Sewing circle stitches for Nicaraguan poor

Mar. 15, 2013 @ 08:25 PM

When a delegation of the faithful from Pocket Presbyterian Church and Goldston United Methodist Church leave North Carolina for Nicaragua on Monday, they’ll be toting several large suitcases filled to the brim with items that could serve practical, social and even crime-fighting purposes.

A group of women from Pocket Presbyterian, located off of Steel Bridge Road in Lee County, has been working day and night to sew clothes for the trip for months. Using nothing but donated material — everything from pieces of cloth to large men’s dress shirts, tablecloths, pillow cases and even chicken feed sacks — the ladies stitched together more than 150 dresses and other garments.

The supplies will be taken to the Central American country sandwiched between Honduras and Costa Rica, which is about 3,000 square miles smaller than North Carolina.

The conversation at Pocket Presbyterian on Friday, when the women were finishing packing the suitcases for another trip, focused around the kidnapping of young girls by slavery and sex trafficking rings in Nicaragua.

Apparently in Nicaragua, said the the sewing group’s de facto leader Zelda Howington, girls in dresses are less likely to be taken. She explained that a dress is a sign of wealth, and slavery rings generally target poor children. By giving dresses to girls from poor families, she said, the group hopes to help them avoid such a horrid future.

“That just touched our hearts,” Howington said. “I cannot stand to think of little kids being picked up and sold into slavery or what have you.”

On a lighter note, the missionary group — which is mainly comprised of younger people and won’t include any of the sewing ladies — will also work on installing water filtration systems to improve health and sanitation in some of the poorer villages. They’re bringing several suitcases stuffed with clothes, plus a dozen book bags, one suitcase filled with dental supplies and another filled with school supplies.
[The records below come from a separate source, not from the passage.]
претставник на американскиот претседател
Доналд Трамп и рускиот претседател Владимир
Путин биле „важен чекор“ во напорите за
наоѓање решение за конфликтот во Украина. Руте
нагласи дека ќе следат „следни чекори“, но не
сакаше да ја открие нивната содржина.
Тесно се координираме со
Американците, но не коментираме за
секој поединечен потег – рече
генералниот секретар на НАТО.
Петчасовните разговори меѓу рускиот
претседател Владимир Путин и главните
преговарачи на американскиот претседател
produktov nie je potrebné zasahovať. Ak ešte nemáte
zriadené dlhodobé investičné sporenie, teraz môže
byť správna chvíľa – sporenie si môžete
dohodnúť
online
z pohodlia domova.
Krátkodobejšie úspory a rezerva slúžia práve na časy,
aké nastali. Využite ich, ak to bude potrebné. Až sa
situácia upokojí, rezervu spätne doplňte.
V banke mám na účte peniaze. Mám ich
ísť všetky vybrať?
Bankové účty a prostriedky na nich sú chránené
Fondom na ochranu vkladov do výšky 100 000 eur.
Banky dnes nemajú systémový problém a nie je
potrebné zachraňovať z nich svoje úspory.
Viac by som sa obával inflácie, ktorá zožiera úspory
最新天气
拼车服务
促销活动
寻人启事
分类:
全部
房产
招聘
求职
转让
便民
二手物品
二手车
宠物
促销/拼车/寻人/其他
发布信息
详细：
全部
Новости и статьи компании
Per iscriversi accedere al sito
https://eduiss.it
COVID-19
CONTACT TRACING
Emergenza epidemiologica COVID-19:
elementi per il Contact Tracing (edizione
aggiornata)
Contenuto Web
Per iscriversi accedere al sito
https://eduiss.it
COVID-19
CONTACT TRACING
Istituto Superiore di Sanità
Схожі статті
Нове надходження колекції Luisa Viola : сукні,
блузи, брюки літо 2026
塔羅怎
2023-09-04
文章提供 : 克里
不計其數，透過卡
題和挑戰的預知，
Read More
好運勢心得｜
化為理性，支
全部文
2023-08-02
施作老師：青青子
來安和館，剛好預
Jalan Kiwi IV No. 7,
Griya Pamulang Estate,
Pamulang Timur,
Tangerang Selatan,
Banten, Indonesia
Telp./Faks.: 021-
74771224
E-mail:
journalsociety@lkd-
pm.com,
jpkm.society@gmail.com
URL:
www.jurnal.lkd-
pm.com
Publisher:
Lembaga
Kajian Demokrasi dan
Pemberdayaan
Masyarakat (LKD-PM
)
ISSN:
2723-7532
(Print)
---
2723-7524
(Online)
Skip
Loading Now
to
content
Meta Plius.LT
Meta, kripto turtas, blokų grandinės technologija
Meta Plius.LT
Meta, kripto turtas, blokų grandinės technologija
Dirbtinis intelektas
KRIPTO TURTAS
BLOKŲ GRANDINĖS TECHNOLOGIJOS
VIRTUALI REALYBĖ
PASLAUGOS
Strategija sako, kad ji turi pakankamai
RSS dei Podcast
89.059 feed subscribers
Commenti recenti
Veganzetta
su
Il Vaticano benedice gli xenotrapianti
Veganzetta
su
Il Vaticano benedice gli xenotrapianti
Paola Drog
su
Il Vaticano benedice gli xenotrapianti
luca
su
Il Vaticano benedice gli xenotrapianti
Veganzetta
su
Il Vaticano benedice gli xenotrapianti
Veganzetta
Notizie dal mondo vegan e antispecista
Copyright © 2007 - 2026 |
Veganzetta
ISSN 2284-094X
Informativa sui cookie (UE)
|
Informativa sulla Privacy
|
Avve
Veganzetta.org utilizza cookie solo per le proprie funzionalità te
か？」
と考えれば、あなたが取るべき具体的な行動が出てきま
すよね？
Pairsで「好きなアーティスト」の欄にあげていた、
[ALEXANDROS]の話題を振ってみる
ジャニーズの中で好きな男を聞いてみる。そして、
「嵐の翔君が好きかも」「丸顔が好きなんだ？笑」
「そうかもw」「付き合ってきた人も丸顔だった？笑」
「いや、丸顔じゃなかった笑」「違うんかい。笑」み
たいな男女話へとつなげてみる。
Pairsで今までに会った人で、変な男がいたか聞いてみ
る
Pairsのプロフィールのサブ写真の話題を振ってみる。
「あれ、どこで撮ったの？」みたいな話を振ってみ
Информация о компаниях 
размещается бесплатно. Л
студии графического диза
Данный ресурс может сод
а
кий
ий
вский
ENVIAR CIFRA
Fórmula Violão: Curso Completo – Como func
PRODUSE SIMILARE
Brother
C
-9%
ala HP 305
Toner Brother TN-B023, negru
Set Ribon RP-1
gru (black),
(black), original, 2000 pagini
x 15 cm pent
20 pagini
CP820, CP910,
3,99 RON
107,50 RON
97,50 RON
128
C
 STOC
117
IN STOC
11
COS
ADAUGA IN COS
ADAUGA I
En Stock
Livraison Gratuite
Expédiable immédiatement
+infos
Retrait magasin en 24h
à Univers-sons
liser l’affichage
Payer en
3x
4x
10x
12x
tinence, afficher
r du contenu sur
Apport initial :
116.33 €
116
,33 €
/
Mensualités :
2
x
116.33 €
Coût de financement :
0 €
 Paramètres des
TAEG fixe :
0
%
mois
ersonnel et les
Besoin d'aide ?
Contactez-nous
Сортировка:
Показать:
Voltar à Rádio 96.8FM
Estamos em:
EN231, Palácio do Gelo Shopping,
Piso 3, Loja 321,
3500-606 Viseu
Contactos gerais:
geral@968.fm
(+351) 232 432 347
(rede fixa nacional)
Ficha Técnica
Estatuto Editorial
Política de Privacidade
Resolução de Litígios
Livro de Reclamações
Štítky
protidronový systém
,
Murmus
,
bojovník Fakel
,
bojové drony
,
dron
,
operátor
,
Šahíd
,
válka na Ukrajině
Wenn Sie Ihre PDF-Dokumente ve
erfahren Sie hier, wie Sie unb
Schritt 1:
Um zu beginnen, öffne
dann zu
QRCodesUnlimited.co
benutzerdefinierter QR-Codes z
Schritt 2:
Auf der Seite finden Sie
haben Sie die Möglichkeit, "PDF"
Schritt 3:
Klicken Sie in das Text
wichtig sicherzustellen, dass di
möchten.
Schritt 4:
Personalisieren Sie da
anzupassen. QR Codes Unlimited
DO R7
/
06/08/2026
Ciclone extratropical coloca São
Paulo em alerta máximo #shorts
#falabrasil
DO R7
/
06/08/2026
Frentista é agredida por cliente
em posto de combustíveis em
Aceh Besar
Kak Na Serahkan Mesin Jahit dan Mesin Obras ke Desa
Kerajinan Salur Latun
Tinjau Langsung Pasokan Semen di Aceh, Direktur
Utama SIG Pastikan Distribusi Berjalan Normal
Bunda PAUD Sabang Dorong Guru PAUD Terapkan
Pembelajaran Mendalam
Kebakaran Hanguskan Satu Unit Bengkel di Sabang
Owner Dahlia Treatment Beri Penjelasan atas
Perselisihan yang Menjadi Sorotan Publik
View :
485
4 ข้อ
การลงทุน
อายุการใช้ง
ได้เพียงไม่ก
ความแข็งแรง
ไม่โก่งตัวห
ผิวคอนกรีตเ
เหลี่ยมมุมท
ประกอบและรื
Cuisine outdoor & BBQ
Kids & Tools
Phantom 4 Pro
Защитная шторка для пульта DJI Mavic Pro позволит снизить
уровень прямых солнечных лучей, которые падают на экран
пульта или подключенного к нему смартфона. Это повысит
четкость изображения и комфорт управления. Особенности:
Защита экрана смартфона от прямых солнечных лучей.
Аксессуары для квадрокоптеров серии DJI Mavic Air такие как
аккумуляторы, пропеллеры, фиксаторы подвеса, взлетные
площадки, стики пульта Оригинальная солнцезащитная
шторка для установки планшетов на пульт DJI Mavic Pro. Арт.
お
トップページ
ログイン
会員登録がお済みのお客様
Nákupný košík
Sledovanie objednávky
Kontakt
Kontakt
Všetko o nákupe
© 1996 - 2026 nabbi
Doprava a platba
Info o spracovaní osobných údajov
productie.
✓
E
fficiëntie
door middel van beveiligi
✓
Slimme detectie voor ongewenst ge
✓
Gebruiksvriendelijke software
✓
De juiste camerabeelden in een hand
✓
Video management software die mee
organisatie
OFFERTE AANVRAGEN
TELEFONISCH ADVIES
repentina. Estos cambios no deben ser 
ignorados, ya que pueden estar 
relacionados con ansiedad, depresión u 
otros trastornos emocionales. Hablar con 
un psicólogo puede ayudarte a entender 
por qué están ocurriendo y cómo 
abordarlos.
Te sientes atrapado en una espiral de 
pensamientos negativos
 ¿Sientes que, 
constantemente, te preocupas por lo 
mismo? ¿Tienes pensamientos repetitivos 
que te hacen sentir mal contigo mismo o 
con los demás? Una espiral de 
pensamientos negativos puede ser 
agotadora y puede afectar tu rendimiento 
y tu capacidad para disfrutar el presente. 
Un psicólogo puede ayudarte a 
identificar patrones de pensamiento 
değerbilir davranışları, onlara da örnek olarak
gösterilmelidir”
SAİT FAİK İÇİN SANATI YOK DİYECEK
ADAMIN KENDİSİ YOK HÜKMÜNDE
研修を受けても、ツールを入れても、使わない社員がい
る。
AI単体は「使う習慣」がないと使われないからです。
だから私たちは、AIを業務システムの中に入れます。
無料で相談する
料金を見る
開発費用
One of the sewing ladies, Carol Cox, said she liked being in the group because it’s a good outlet for fun and fellowship that also helps a poor and vulnerable population. This is actually the third time a group of women from the church has sewn clothes for this Nicaragua trip, although it’s by far the most they’ve made yet, they all agreed. And once this batch is loaded on a plane headed to Central America, they’ll start on another batch of clothes for a mission trip in November.

One of the women, Gaynelle Cox, said the trip seems to really touch those who come back from it and share their experiences with fellow church-goers, which she said is part of the reason they’re all so dedicated although they’ve never been to the country. Many of those who make the journey, she said, end up donating all the belongings they brought for themselves in addition to the things they intended to donate.

“One of the girls that came and spoke said she only same back with the clothes on her back,” Cox said.

The sewing group consists of Howington, Cox, Sylvia Watson, Laura Thompson, Marie Wicker, Carol Cox, Lib Thomas and Bernice Price.